▶ **Directive**: Pull from the data below each line where the word "نوروزی" occurs, and copy it.

▶ **Data**:
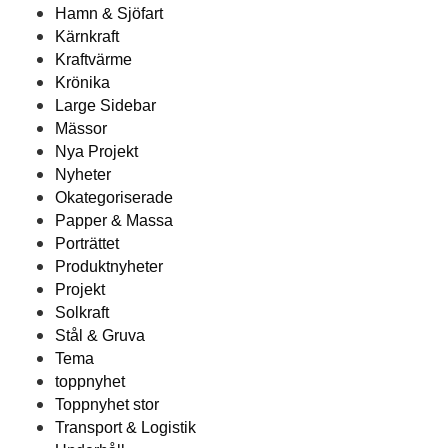
Hamn & Sjöfart
Kärnkraft
Kraftvärme
Krönika
Large Sidebar
Mässor
Nya Projekt
Nyheter
Okategoriserade
Papper & Massa
Porträttet
Produktnyheter
Projekt
Solkraft
Stål & Gruva
Tema
toppnyhet
Toppnyhet stor
Transport & Logistik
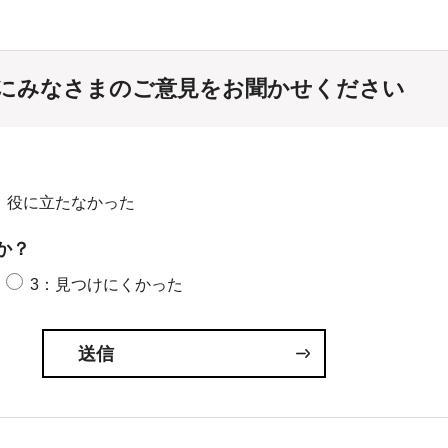
にみなさまのご意見をお聞かせください
：役に立たなかった
か？
3：見つけにくかった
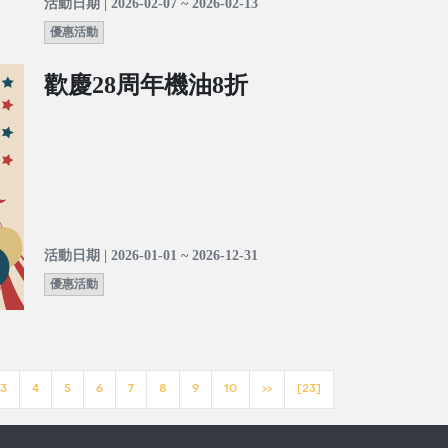
活動日期 | 2026-02-07 ~ 2026-02-13
優惠活動
歡慶28周年機油8折
活動日期 | 2026-01-01 ~ 2026-12-31
優惠活動
3
4
5
6
7
8
9
10
>>
[23]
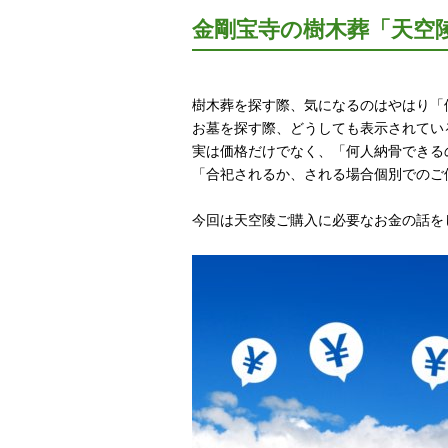
金剛宝寺の樹木葬「天空
樹木葬を探す際、気になるのはやはり「
お墓を探す際、どうしても表示されてい
実は価格だけでなく、「何人納骨できる
「合祀されるか、される場合個別でのご
今回は天空陵ご購入に必要なお金の話をし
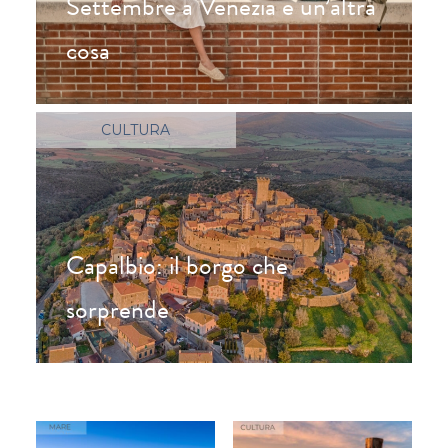
Settembre a Venezia è un’altra
cosa
CULTURA
Capalbio: il borgo che
sorprende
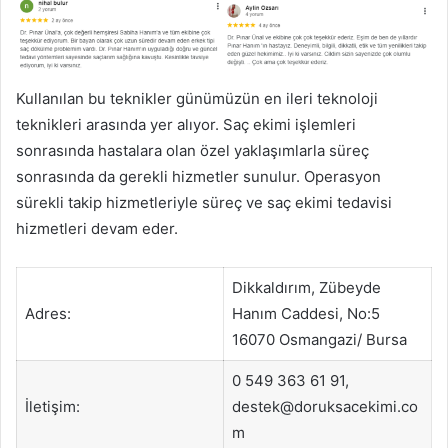
Kullanılan bu teknikler günümüzün en ileri teknoloji
teknikleri arasında yer alıyor. Saç ekimi işlemleri
sonrasında hastalara olan özel yaklaşımlarla süreç
sonrasında da gerekli hizmetler sunulur. Operasyon
sürekli takip hizmetleriyle süreç ve saç ekimi tedavisi
hizmetleri devam eder.
Dikkaldırım, Zübeyde
Adres:
Hanım Caddesi, No:5
16070 Osmangazi/ Bursa
0 549 363 61 91,
İletişim:
destek@doruksacekimi.co
m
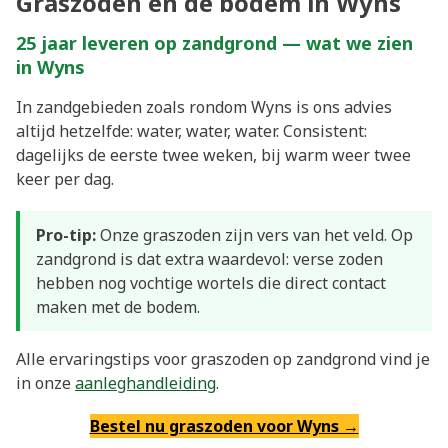
Graszoden en de bodem in Wyns
25 jaar leveren op zandgrond — wat we zien
in Wyns
In zandgebieden zoals rondom Wyns is ons advies
altijd hetzelfde: water, water, water. Consistent:
dagelijks de eerste twee weken, bij warm weer twee
keer per dag.
Pro-tip:
Onze graszoden zijn vers van het veld. Op
zandgrond is dat extra waardevol: verse zoden
hebben nog vochtige wortels die direct contact
maken met de bodem.
Alle ervaringstips voor graszoden op zandgrond vind je
in onze
aanleghandleiding
.
Bestel nu graszoden voor Wyns →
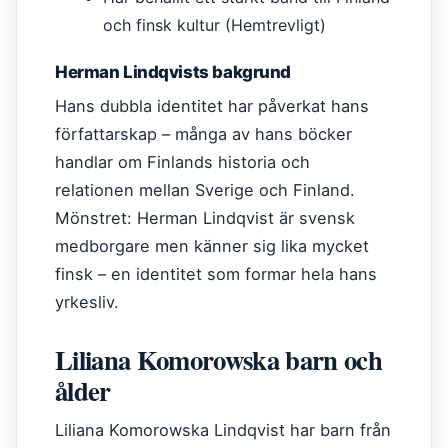
och finsk kultur (Hemtrevligt)
Herman Lindqvists bakgrund
Hans dubbla identitet har påverkat hans
författarskap – många av hans böcker
handlar om Finlands historia och
relationen mellan Sverige och Finland.
Mönstret: Herman Lindqvist är svensk
medborgare men känner sig lika mycket
finsk – en identitet som formar hela hans
yrkesliv.
Liliana Komorowska barn och
ålder
Liliana Komorowska Lindqvist har barn från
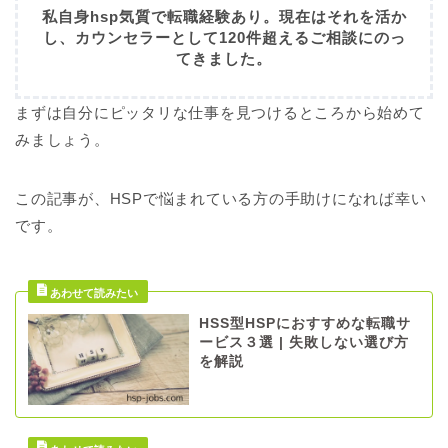
私自身hsp気質で転職経験あり。現在はそれを活か
し、カウンセラーとして120件超えるご相談にのっ
てきました。
まずは自分にピッタリな仕事を見つけるところから始めて
みましょう。
この記事が、HSPで悩まれている方の手助けになれば幸い
です。
HSS型HSPにおすすめな転職サ
ービス３選 | 失敗しない選び方
を解説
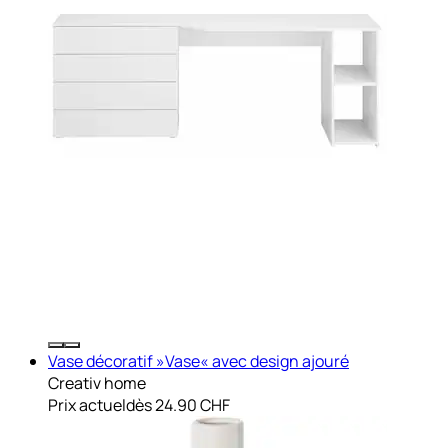
Vase décoratif »Vase« avec design ajouré
Creativ home
Prix actuel
dès
24.90 CHF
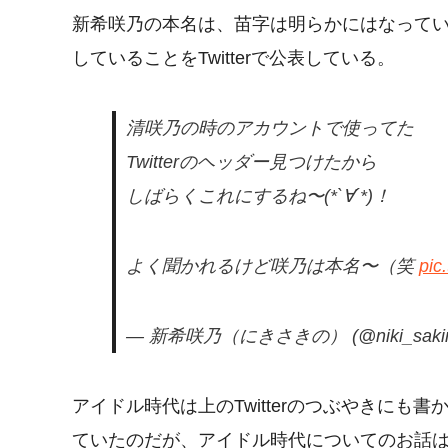
新希咲乃の本名は、苗字は明らかにはなって
していることをTwitterで公表している。
清咲乃の時のアカウントで使ってた
Twitterのヘッダー見つけたから
しばらくこれにするね〜(*`∀´*)！
よく聞かれるけど咲乃は本名〜（笑
pic
— 新希咲乃（にきさきの） (@niki_saki
アイドル時代は上のTwitterのつぶやきにも書
ていたのだが、アイドル時代についてのお話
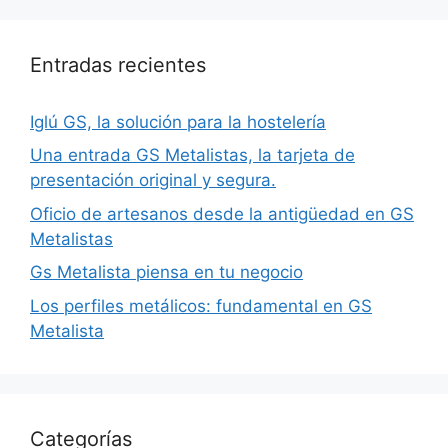
Entradas recientes
Iglú GS, la solución para la hostelería
Una entrada GS Metalistas, la tarjeta de
presentación original y segura.
Oficio de artesanos desde la antigüedad en GS
Metalistas
Gs Metalista piensa en tu negocio
Los perfiles metálicos: fundamental en GS
Metalista
Categorías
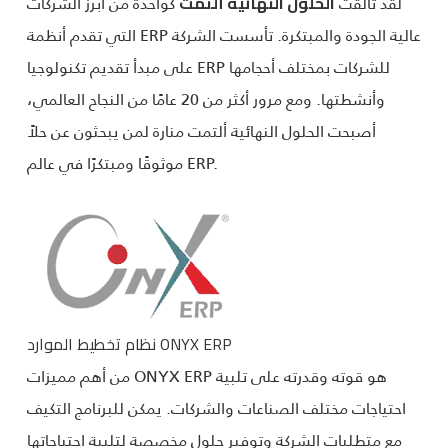
لقد تألقت
كواحدة من أبرز الشركات
الحلول النهائية ألتمت
التي تقدم أنظمة ERP عالية الجودة والمبتكرة. تأسست الشركة
على مبدأ تقديم تكنولوجيا ERP للشركات بمختلف أحجامها
وأنشطتها. ومع مرور أكثر من 20 عامًا من النجاح العالمي،
أصبحت الحلول النهائية ألتمت منارة لمن يبحثون عن حلاً
موثوقًا ومبتكرًا في عالم ERP.
نظام تخطيط الموارد ONYX ERP
من أهم مميزات ONYX ERP هو قوته وقدرته على تلبية
احتياجات مختلف الصناعات والشركات. يمكن للبرنامج التكيف
مع متطلبات الشركة وتوفير حلول مخصصة لتلبية احتياجاتها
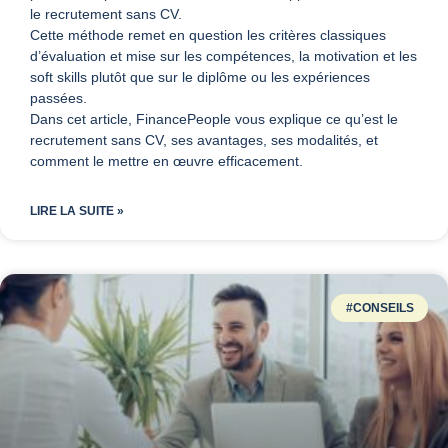
le recrutement sans CV.
Cette méthode remet en question les critères classiques
d’évaluation et mise sur les compétences, la motivation et les
soft skills plutôt que sur le diplôme ou les expériences
passées.
Dans cet article, FinancePeople vous explique ce qu’est le
recrutement sans CV, ses avantages, ses modalités, et
comment le mettre en œuvre efficacement.
LIRE LA SUITE »
#CONSEILS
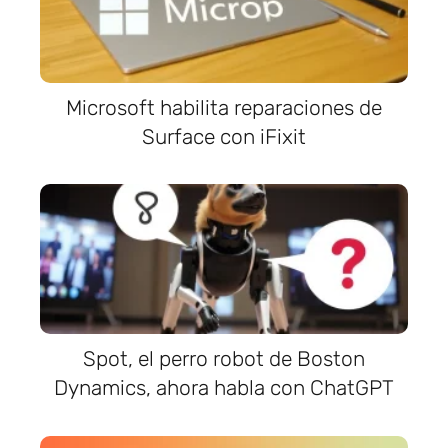
Microsoft habilita reparaciones de
Surface con iFixit
Spot, el perro robot de Boston
Dynamics, ahora habla con ChatGPT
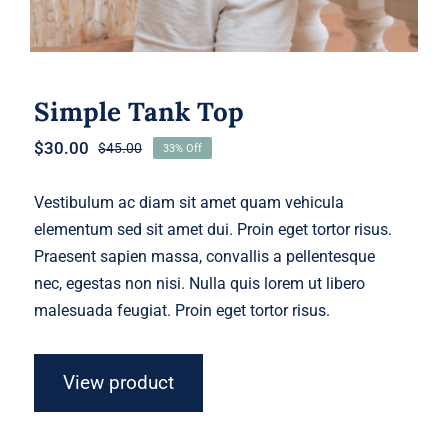
Simple Tank Top
$
30.00
$
45.00
33% Off
Original
Current
price
price
was:
is:
Vestibulum ac diam sit amet quam vehicula
$45.00.
$30.00.
elementum sed sit amet dui. Proin eget tortor risus.
Praesent sapien massa, convallis a pellentesque
nec, egestas non nisi. Nulla quis lorem ut libero
malesuada feugiat. Proin eget tortor risus.
View product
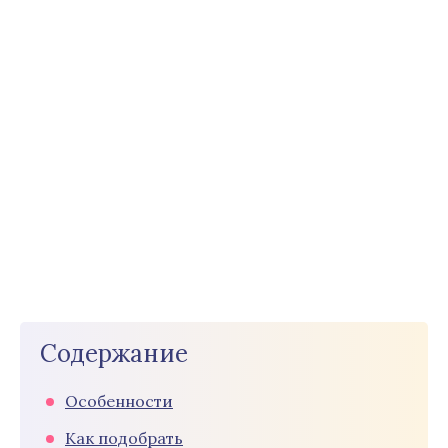
Содержание
Особенности
Как подобрать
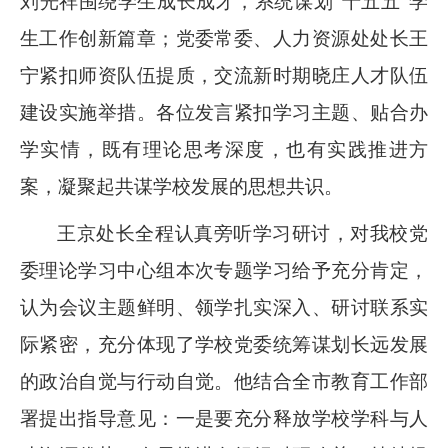
刘光祥围绕学生成长成才，系统谋划“十五五”学
生工作创新篇章；党委常委、人力资源处处长王
宁紧扣师资队伍提质，交流新时期晓庄人才队伍
建设实施举措。各位发言紧扣学习主题、贴合办
学实情，既有理论思考深度，也有实践推进方
案，凝聚起共谋学校发展的思想共识。
王京处长全程认真旁听学习研讨，对我校党
委理论学习中心组本次专题学习给予充分肯定，
认为会议主题鲜明、领学扎实深入、研讨联系实
际紧密，充分体现了学校党委统筹谋划长远发展
的政治自觉与行动自觉。他结合全市教育工作部
署提出指导意见：一是要充分释放学校学科与人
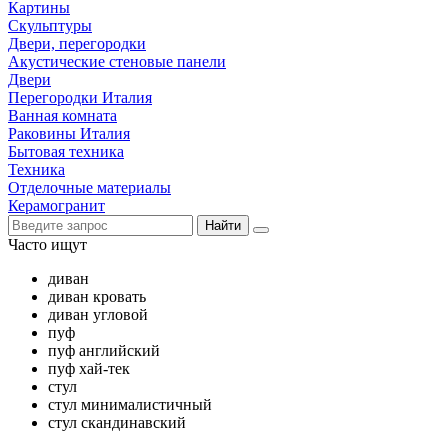
Картины
Скульптуры
Двери, перегородки
Акустические стеновые панели
Двери
Перегородки Италия
Ванная комната
Раковины Италия
Бытовая техника
Техника
Отделочные материалы
Керамогранит
Найти
Часто ищут
диван
диван кровать
диван угловой
пуф
пуф английский
пуф хай-тек
стул
стул минималистичный
стул скандинавский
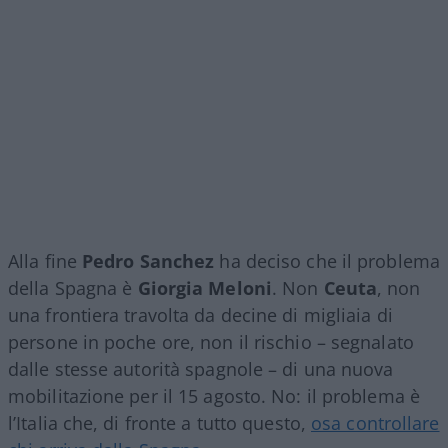
Alla fine
Pedro Sanchez
ha deciso che il problema
della Spagna è
Giorgia Meloni
. Non
Ceuta
, non
una frontiera travolta da decine di migliaia di
persone in poche ore, non il rischio – segnalato
dalle stesse autorità spagnole – di una nuova
mobilitazione per il 15 agosto. No: il problema è
l’Italia che, di fronte a tutto questo,
osa controllare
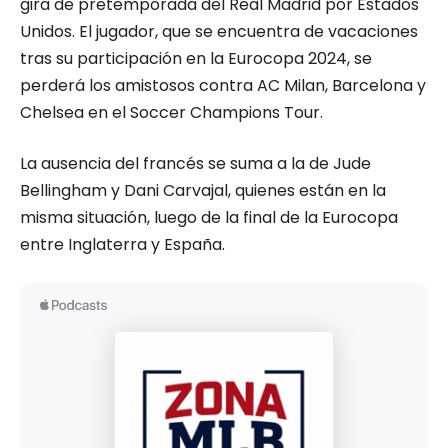
gira de pretemporada del Real Madrid por Estados
Unidos. El jugador, que se encuentra de vacaciones
tras su participación en la Eurocopa 2024, se
perderá los amistosos contra AC Milan, Barcelona y
Chelsea en el Soccer Champions Tour.
La ausencia del francés se suma a la de Jude
Bellingham y Dani Carvajal, quienes están en la
misma situación, luego de la final de la Eurocopa
entre Inglaterra y España.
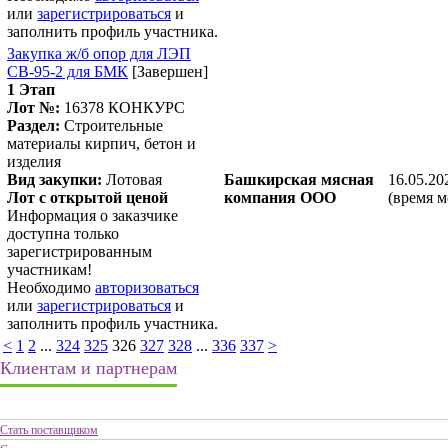
или
зарегистрироваться
и
заполнить профиль участника.
Закупка ж/б опор для ЛЭП
СВ-95-2 для БМК
[Завершен]
1 Этап
Лот №:
16378
КОНКУРС
Раздел:
Строительные
материалы кирпич, бетон и
изделия
Вид закупки:
Лотовая
Башкирская мясная
16.05.20
Лот с открытой ценой
компания ООО
(время м
Информация о заказчике
доступна только
зарегистрированным
участникам!
Необходимо
авторизоваться
или
зарегистрироваться
и
заполнить профиль участника.
<
1
2
...
324
325
326
327
328
...
336
337
>
Клиентам и партнерам
Стать поставщиком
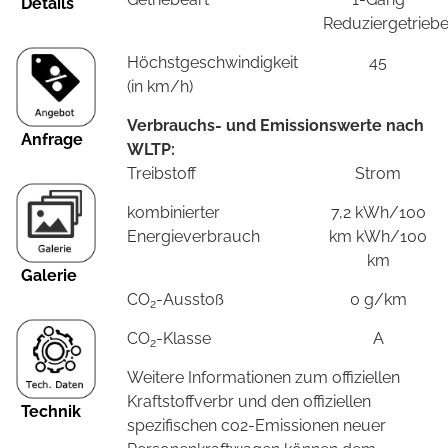
Details
Reduziergetrieb
Höchstgeschwindigkeit
45
(in km/h)
Verbrauchs- und Emissionswerte nach
Anfrage
WLTP:
Treibstoff
Strom
kombinierter
7,2 kWh/100
Energieverbrauch
km kWh/100
km
Galerie
CO
-Ausstoß
0 g/km
2
CO
-Klasse
A
2
Weitere Informationen zum offiziellen
Kraftstoffverbr und den offiziellen
Technik
spezifischen co2-Emissionen neuer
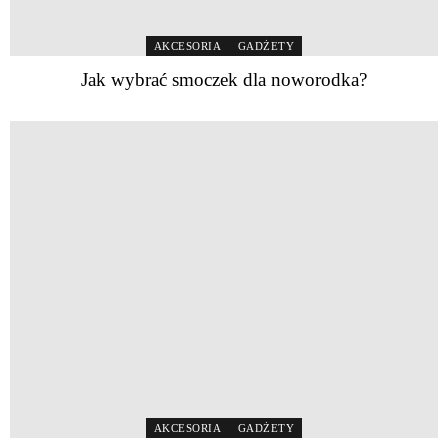
AKCESORIA
GADŻETY
Jak wybrać smoczek dla noworodka?
AKCESORIA
GADŻETY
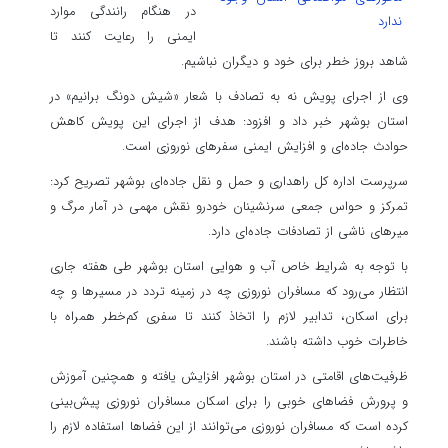
در هنگام رانندگی موارد
ندارد
ایمنی را رعایت کنند تا
شاهد بروز خطر برای خود و دیگران نباشیم.
وی از اجرای پویش نه به تصادف با شعار «شیش دونگ برانیم» در
استان بوشهر خبر داد و افزود: هدف از اجرای این پویش کاهش
حوادث جاده‌ای و افزایش ایمنی سفرهای نوروزی است.
سرپرست اداره کل راهداری و حمل و نقل جاده‌ای بوشهر تصریح کرد:
تمرکز و حواس جمعی سرنشینان خودرو نقش مهمی در آمار مرگ و
میرهای ناشی از تصادفات جاده‌ای دارد.
با توجه به شرایط خاص آب و هوایی استان بوشهر طی هفته جاری
انتظار می‌رود که مسافران نوروزی چه در زمینه تردد در مسیرها و چه
برای اسکان، تدابیر لازم را اتخاذ کنند تا سفری کم‌خطر همراه با
خاطرات خوب داشته باشند.
ظرفیت‌های اقامتی در استان بوشهر افزایش یافته و همچنین آموزش
و پرورش فضاهای خوبی را برای اسکان مسافران نوروزی پیش‌بینی
کرده است که مسافران نوروزی می‌توانند از این فضاها استفاده لازم را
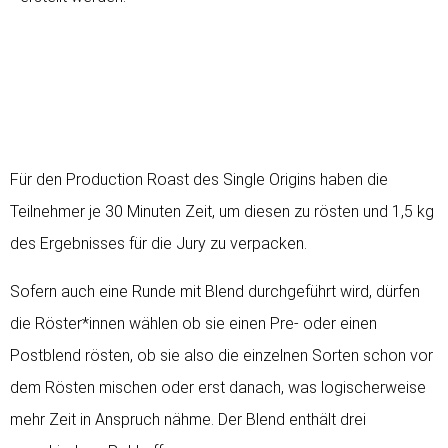
Für den Production Roast des Single Origins haben die
Teilnehmer je 30 Minuten Zeit, um diesen zu rösten und 1,5 kg
des Ergebnisses für die Jury zu verpacken.
Sofern auch eine Runde mit Blend durchgeführt wird, dürfen
die Röster*innen wählen ob sie einen Pre- oder einen
Postblend rösten, ob sie also die einzelnen Sorten schon vor
dem Rösten mischen oder erst danach, was logischerweise
mehr Zeit in Anspruch nähme. Der Blend enthält drei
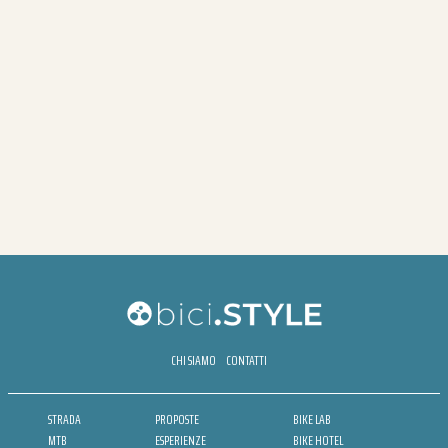
CHI SIAMO
CONTATTI
STRADA
PROPOSTE
BIKE LAB
MTB
ESPERIENZE
BIKE HOTEL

▶ **Answer section**:
حوادث جاده‌ای و افزایش ایمنی سفرهای نوروزی است.
انتظار می‌رود که مسافران نوروزی چه در زمینه تردد در مسیرها و چه
و پرورش فضاهای خوبی را برای اسکان مسافران نوروزی پیش‌بینی
کرده است که مسافران نوروزی می‌توانند از این فضاها استفاده لازم را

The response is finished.